Some days I really have no idea what to write about. But showing up is important because it builds a habit. So on difficult days I just start typing.
I think this is the way I sometimes feel when I sit down to prep for a game.
One of the better bits of advice from Sly Flourish (“the Lazy DM”) is to write down the names of the player characters and what you can remember of them. It’s a great warm-up and it places the focus of prep on the player characters. It also helps to embed memories of the character names and key facts. In my head, I find it useful to have a portrait in mind too.
So I write down who is playing and their character’s names. I look over last session’s notes. I look at what the players said their characters were going to do and I allow ideas to float up to the top. Sometimes this is all I need to start riffing a few ideas into notes. Other times, it’s just a matter of building the bits needed to give the players what they said they wanted to do.
I tend to think about barriers to their goals. What, or even better who, would stand in the way of this goal the players have decided to pursue? I like the Alexandrian’s tip of recycling non-player characters who have appeared before – whether as extras or more hardy villain-types. Thus, if someone might be opposed to the player character’s plans, is it someone they already know or have heard of by reputation? It makes life simpler and it builds continuity.

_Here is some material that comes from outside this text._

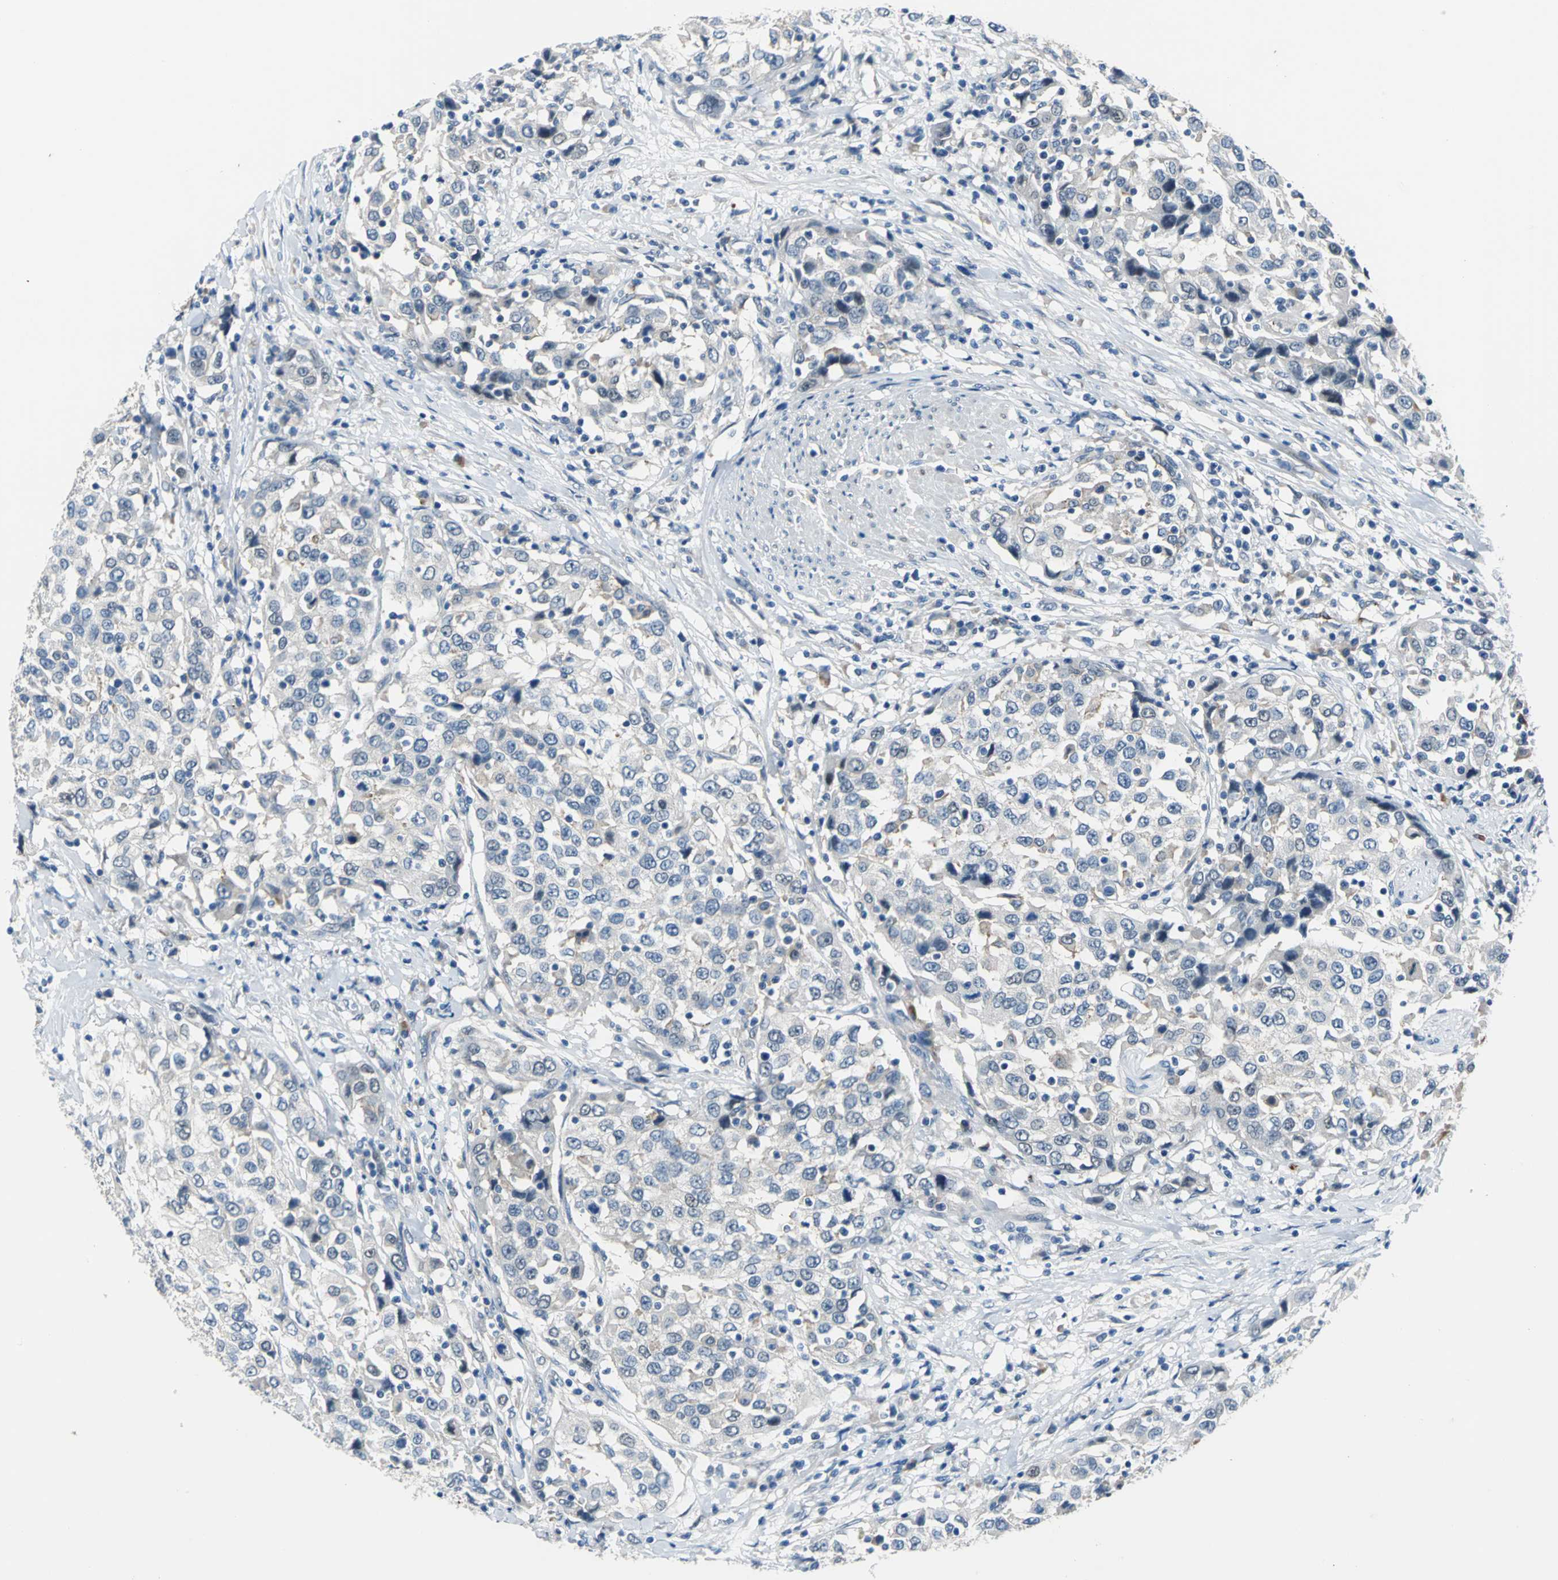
{"staining": {"intensity": "moderate", "quantity": "<25%", "location": "cytoplasmic/membranous"}, "tissue": "urothelial cancer", "cell_type": "Tumor cells", "image_type": "cancer", "snomed": [{"axis": "morphology", "description": "Urothelial carcinoma, High grade"}, {"axis": "topography", "description": "Urinary bladder"}], "caption": "Protein staining by immunohistochemistry exhibits moderate cytoplasmic/membranous positivity in about <25% of tumor cells in urothelial cancer.", "gene": "SELP", "patient": {"sex": "female", "age": 80}}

From there, I ask questions about what I (as GM) need to deliver those scenes of opposition: where will this likely happen and how can I make that exciting; what creatures do I need sheets for; what can I do to spice up the scenes?
I also rather like the Angry GM’s suggestion of boiling each scene – as it arises in play – down to a dramatic question: what’s at stake here for the player characters? Can they do it, overcome it, escape it, whatever the verb is?
All this said, I am prepping situations not plots – another good tip from the Alexandrian. Set up the scenes but let the players worry about how to resolve them. Their creativity is the magic sauce in roleplaying games. With that in mind, I tend to give myself permission to not think about resolving scenes. It makes me more open at the table.
So, yeah, sometimes I don’t know where to start but the trick is to sit down and begin. Like I did today.